Mobile Again has a great strut of a bass line, and this one lives musically somewhere between Bad Company and The Clash, if you can wrap your brain around that. Jordan struts a bit herself, and when things turn dreamy and melodic for a nice interlude, you cop some of this bunch's smooth sophistication - they shift gears without grinding and the changes are exciting and exquisite. The tag on this one is a Heartbreakers delight.

Tichy is a riff writer of formidable  skill. Writing rock riffs is much tougher than one would imagine, and he sounds like he's given the matter a good deal of thought - most of these riffs have that unfamiliar familiarity that makes great rock work. I'm The One is a straight ahead rock and roller, and some cool hand claps, tamborine shaking, and start-stop syncopations make this one move.

If I Was You is the record's first ballad, and it manages to avoid cliche and ham-handed writing - some big reverberated guitar slides keep lifting this higher, and Tichy gets tasteful with a smooth solo over some angelic harmonies. This one will burn up some butane in a lot of arenas if it gets a chance.

After Tichy's instrumental In The Beginning Of The End, the band turns up the heat for Razed a huge slab of pure metal that has a nice Middle Eastern tempo that always fits heavy rock so well, and Jordan tells a tale that keeps things contemporary and tight. A great drum track (Tichy did play all the drums on the album - live, without a click), that eventually eases into a soothing interlude - an oasis in the mire of metal, but soon enough the riffage returns. Ah, sweet riffage....

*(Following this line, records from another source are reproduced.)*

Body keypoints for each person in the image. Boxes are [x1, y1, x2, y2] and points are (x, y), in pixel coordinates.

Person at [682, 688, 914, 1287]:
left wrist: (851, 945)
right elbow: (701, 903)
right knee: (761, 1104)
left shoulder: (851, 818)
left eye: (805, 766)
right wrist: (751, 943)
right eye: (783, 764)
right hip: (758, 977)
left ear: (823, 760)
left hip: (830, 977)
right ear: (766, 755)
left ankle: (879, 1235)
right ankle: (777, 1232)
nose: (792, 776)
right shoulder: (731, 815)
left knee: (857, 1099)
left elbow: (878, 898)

Speaking of Tichy's instrumental, you'll see that he's not shown all his cards to this point. He's got chops, and you can hear the drummer's rhythmic sensibilities galore here. His right hand is mad accurate (think of Gary Moore's right hand when he was still a metaller, and of course, EVH circa 1978), and there are flamenco flourishes under his nuclear alternate picking manifesto that will have heels tapping. His detail work is astonishing, and not just that - theoretically, the guy knows what he's doing. Maybe as impressive as his single note lead work is the work he's doing on acoustic underneath the rage. He's told me that he hasn't yet began to fight, that he's got a great deal more to unleash upon the world as a guitarist. Coming from some, I'd take this with a relative grain of salt, but this guy will deliver - he's a serious student of the art, a grand gypsy rocker, and a hell of a good guitar player and songwriter. This is only the beginning of a chapter.

Wide Ocean is just that - it covers a lot of ground with it's big strummed acoustic guitars, hammering drum sound and another tastefully great solo from Tichy.

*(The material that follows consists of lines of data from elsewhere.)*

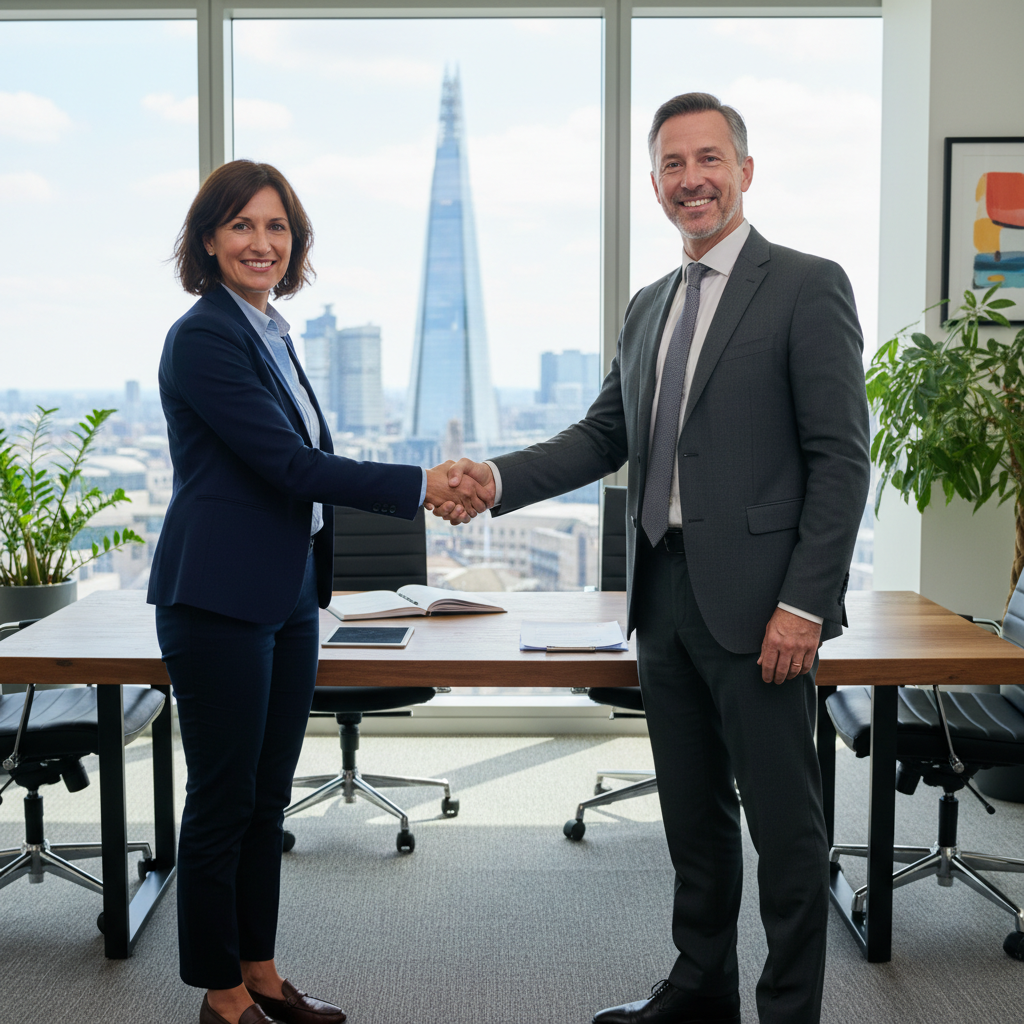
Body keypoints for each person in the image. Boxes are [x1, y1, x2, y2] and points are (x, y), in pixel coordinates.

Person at [435, 93, 870, 1024]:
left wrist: (804, 603)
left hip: (763, 609)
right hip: (662, 595)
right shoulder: (648, 306)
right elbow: (602, 436)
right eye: (673, 166)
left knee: (786, 831)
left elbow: (841, 460)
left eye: (709, 159)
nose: (692, 180)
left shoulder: (806, 283)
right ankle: (700, 986)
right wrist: (494, 478)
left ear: (745, 171)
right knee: (694, 817)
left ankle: (789, 1010)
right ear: (655, 185)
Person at [148, 159, 485, 1024]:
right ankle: (220, 996)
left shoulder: (273, 331)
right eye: (242, 226)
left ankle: (260, 971)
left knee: (266, 796)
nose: (262, 243)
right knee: (223, 798)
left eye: (277, 228)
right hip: (218, 596)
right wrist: (421, 485)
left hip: (291, 592)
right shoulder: (204, 337)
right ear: (209, 240)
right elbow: (288, 465)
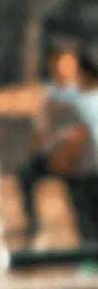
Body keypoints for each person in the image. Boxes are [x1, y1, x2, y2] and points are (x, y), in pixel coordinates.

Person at [16, 37, 81, 245]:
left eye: (65, 62)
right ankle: (34, 229)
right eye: (56, 62)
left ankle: (85, 242)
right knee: (25, 173)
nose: (60, 67)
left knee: (82, 194)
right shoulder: (49, 92)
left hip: (79, 159)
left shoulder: (84, 91)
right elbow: (41, 129)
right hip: (54, 155)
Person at [42, 39, 98, 252]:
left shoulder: (79, 102)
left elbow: (78, 135)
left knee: (86, 223)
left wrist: (59, 160)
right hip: (86, 169)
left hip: (85, 169)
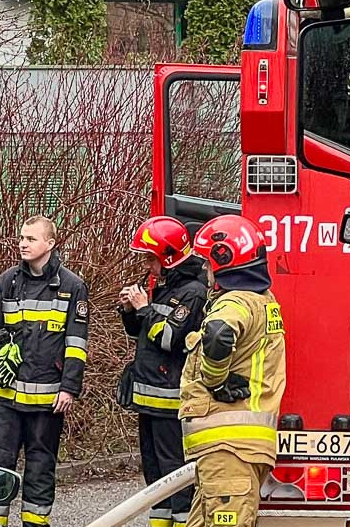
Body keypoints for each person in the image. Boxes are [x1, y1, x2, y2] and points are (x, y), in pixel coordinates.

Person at [0, 215, 89, 527]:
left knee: (40, 467)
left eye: (31, 239)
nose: (23, 244)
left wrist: (69, 388)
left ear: (50, 244)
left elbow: (76, 344)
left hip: (47, 399)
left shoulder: (72, 286)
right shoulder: (7, 281)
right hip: (6, 397)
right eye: (22, 238)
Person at [179, 214, 286, 527]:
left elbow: (218, 333)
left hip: (228, 450)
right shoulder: (263, 301)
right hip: (235, 451)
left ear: (223, 259)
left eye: (207, 263)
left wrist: (215, 381)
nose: (205, 271)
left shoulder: (236, 301)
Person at [119, 216, 208, 527]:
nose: (147, 265)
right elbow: (142, 333)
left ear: (168, 257)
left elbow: (171, 339)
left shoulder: (193, 292)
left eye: (150, 258)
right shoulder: (165, 286)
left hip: (170, 400)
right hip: (149, 398)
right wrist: (130, 311)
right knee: (155, 476)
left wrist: (145, 309)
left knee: (175, 473)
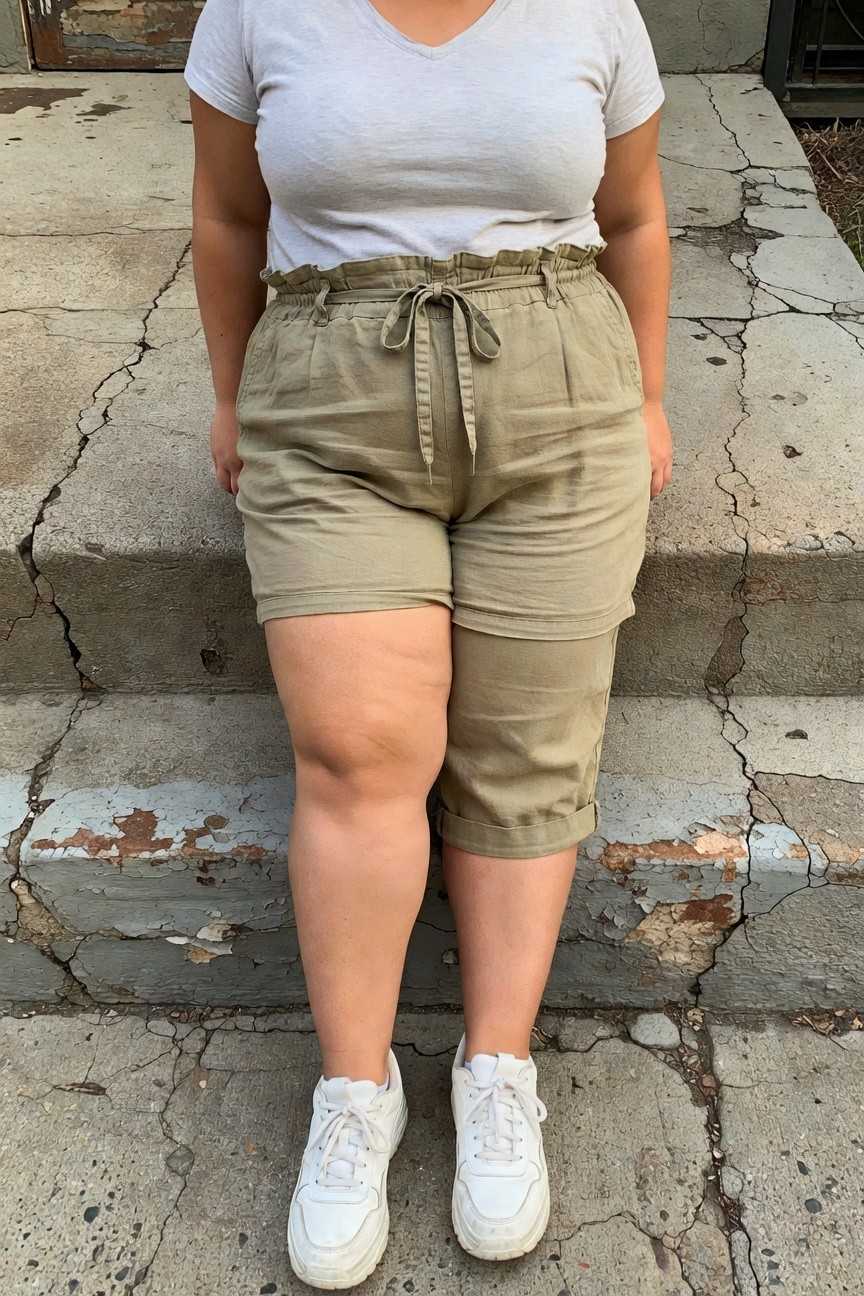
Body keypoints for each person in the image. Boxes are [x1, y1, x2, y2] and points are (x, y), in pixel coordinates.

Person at [184, 0, 671, 1286]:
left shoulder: (593, 9)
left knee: (529, 751)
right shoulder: (256, 9)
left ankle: (494, 1067)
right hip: (328, 404)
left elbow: (633, 217)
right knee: (356, 753)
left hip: (562, 396)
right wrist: (231, 394)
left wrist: (648, 398)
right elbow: (227, 214)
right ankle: (358, 1090)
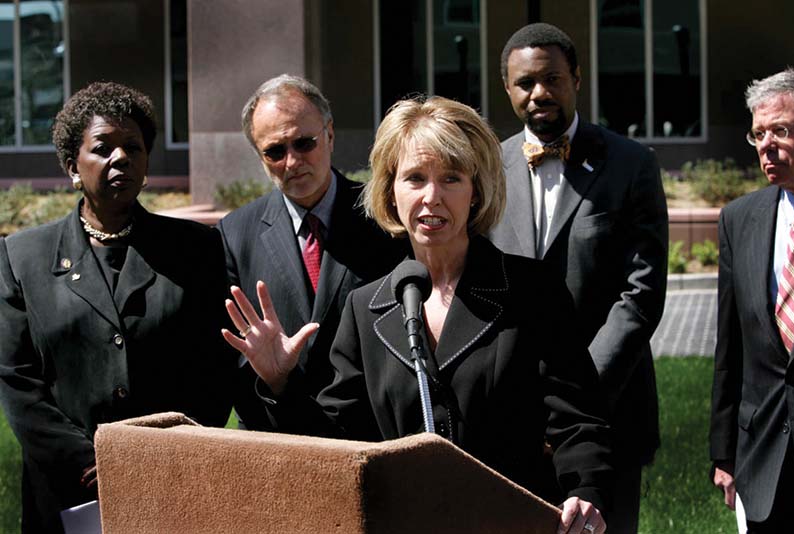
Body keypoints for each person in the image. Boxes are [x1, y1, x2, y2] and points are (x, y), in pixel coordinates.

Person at [223, 95, 614, 534]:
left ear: (476, 190)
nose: (432, 197)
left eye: (451, 178)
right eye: (414, 178)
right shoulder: (366, 307)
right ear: (391, 191)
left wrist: (586, 491)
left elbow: (577, 417)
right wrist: (281, 383)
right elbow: (338, 445)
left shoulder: (531, 289)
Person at [0, 82, 236, 533]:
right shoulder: (21, 258)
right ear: (72, 164)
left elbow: (216, 365)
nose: (121, 158)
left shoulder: (195, 249)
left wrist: (165, 455)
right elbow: (17, 381)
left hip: (172, 481)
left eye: (133, 147)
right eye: (103, 147)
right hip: (66, 492)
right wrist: (90, 462)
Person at [488, 23, 668, 533]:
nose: (539, 93)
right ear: (508, 89)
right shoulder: (487, 167)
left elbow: (640, 296)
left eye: (552, 79)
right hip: (512, 413)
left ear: (576, 80)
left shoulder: (632, 164)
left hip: (608, 406)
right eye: (525, 83)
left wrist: (578, 395)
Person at [217, 74, 404, 430]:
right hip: (281, 438)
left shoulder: (386, 217)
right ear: (259, 156)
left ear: (330, 135)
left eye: (304, 143)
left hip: (373, 435)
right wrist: (274, 383)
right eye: (275, 151)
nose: (291, 162)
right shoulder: (235, 233)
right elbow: (233, 361)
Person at [709, 68, 794, 532]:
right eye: (758, 133)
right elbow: (731, 348)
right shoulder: (739, 219)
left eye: (781, 130)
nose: (766, 144)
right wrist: (723, 453)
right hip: (762, 453)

No Way Home is a brash boogie living somewhere between Pasadena and being trampled underfoot. I wish they had sold this one to the Van Halens and spared us from some demo leftovers last year. I'm so glad they take the time to nod their heads to the legacy of '70s rock - they tip their hats, but they never stay long enough on anything than to make it just that.

Something Unto Nothing is the album's instant classic. This would be great in any decade, and it's a beautiful haunter of a track. Jordan creates her own version of CSN&Y, as Tichy layers guitar on guitar on guitar in a magical fashion. The guy keeps blowing me away with his taste and restraint - he can play his ass off, but he's more musicianly than to ever let it get the best of him. This is one of the coolest tracks I've heard all year, putting me in mind of Glenn Hughes's epic Afterglow from the BCC record of the same name - great rock is being made, and damn I'm glad. I can only imagine the smiles on the face of the band when they heard this mastered. One of those 'worth the price of admission' tracks.

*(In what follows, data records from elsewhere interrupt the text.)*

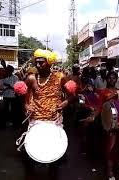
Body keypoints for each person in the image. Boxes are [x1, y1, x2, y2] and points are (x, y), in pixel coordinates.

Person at [18, 49, 76, 177]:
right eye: (36, 62)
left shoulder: (60, 77)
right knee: (31, 152)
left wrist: (64, 103)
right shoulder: (31, 78)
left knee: (54, 154)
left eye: (41, 63)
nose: (38, 65)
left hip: (54, 119)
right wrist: (27, 105)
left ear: (49, 63)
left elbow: (72, 95)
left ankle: (53, 172)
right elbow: (23, 96)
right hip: (36, 119)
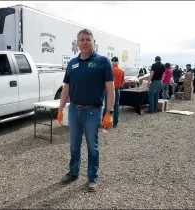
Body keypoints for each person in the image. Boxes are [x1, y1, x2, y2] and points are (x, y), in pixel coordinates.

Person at [57, 28, 115, 192]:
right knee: (74, 145)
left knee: (92, 146)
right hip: (74, 111)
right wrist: (61, 109)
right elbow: (66, 88)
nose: (84, 42)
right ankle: (73, 172)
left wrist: (109, 112)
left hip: (92, 112)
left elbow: (111, 90)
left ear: (93, 42)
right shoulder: (72, 63)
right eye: (81, 40)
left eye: (87, 39)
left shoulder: (103, 62)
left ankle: (92, 178)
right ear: (77, 43)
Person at [103, 56, 124, 128]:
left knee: (107, 106)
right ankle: (115, 123)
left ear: (111, 62)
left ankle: (104, 121)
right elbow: (122, 82)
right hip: (117, 89)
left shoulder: (108, 70)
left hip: (108, 90)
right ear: (118, 62)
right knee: (116, 105)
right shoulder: (121, 71)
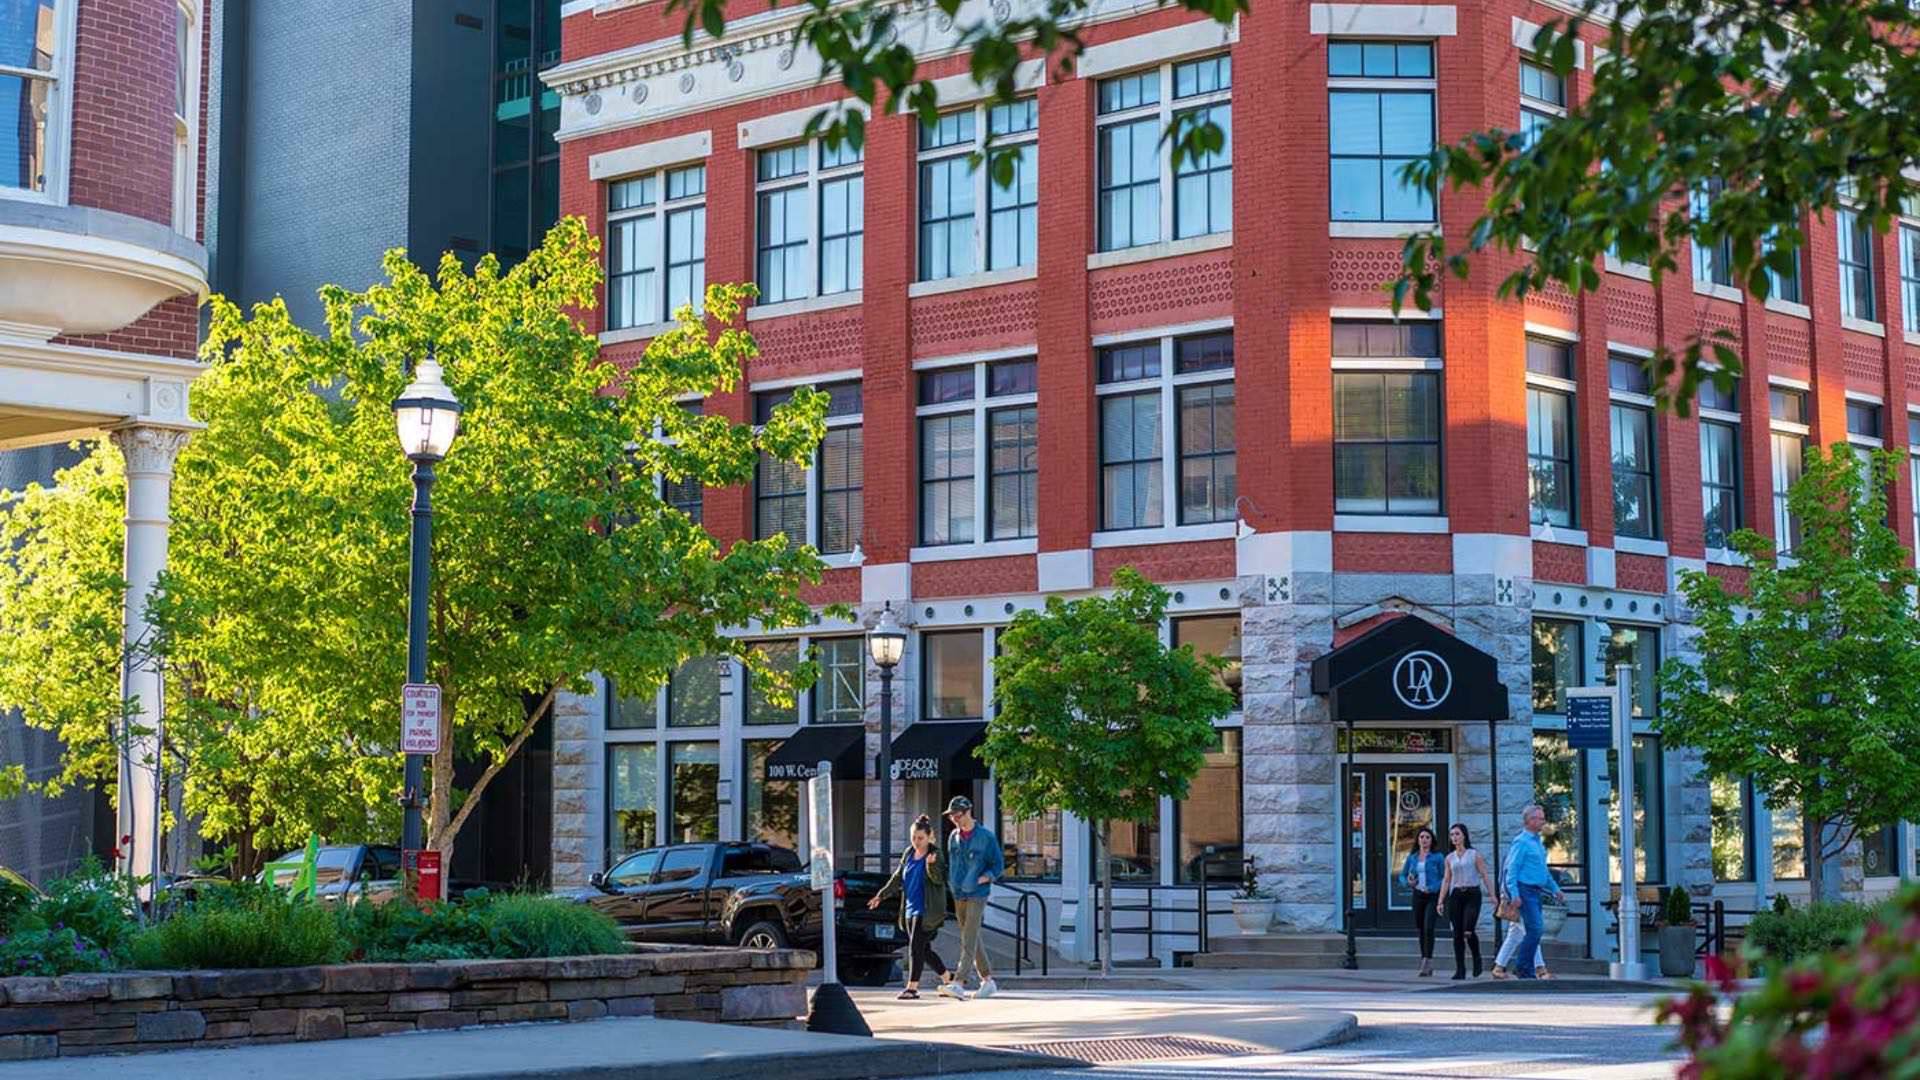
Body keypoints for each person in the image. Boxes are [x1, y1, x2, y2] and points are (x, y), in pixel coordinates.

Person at [869, 814, 964, 1000]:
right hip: (910, 908)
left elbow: (939, 879)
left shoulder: (935, 854)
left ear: (929, 837)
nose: (916, 842)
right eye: (914, 837)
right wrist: (881, 895)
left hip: (928, 909)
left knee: (915, 947)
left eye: (920, 838)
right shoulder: (908, 853)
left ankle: (912, 988)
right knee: (924, 949)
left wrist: (930, 866)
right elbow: (897, 877)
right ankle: (948, 978)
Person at [943, 796, 1005, 998]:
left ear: (968, 812)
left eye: (957, 815)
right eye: (951, 816)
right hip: (958, 891)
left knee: (968, 935)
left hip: (978, 893)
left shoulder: (986, 837)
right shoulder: (953, 836)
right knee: (970, 936)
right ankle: (987, 981)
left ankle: (959, 982)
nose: (954, 819)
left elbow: (998, 864)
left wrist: (986, 877)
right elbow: (952, 864)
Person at [1503, 803, 1565, 980]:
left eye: (1543, 818)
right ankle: (1523, 967)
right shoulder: (1521, 842)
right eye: (1540, 818)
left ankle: (1525, 967)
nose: (1543, 822)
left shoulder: (1537, 843)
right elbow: (1512, 870)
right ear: (1530, 820)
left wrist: (1555, 889)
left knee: (1534, 930)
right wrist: (1514, 894)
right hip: (1525, 890)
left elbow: (1543, 871)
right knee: (1536, 929)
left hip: (1536, 891)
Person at [1437, 823, 1492, 979]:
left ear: (1464, 836)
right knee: (1457, 934)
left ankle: (1476, 958)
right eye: (1452, 835)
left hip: (1472, 894)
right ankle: (1460, 969)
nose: (1454, 837)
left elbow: (1485, 876)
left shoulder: (1474, 854)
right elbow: (1446, 880)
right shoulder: (1449, 858)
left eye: (1457, 834)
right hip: (1456, 895)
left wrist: (1493, 896)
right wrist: (1440, 901)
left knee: (1468, 930)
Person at [1400, 825, 1446, 977]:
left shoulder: (1438, 857)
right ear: (1418, 840)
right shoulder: (1412, 857)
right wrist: (1408, 882)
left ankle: (1427, 961)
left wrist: (1433, 888)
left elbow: (1445, 877)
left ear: (1431, 840)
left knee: (1428, 927)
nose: (1424, 840)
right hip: (1418, 895)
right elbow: (1402, 876)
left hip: (1432, 896)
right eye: (1421, 837)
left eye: (1427, 837)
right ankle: (1424, 958)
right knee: (1420, 928)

They wrap things up with the bluesy Goodbye, and it's a nice closer. S.U.N. is one of the great surprises of 2012 - not a bad track on the album, and loads of gold to be mined.

Sass Jordan has finally made the record I've expected her to make for ages, and Brian Tichy has shown that he's no one trick pony, and a helluva complete musician. S.U.N. - I hope they get a chance to take this act on the road - I gotta think some festival dates in Europe would be pretty cool, and God knows America needs some decent live hard rock. Oh well, you know I'm a dreamer.

This album's a scorcher - get on it.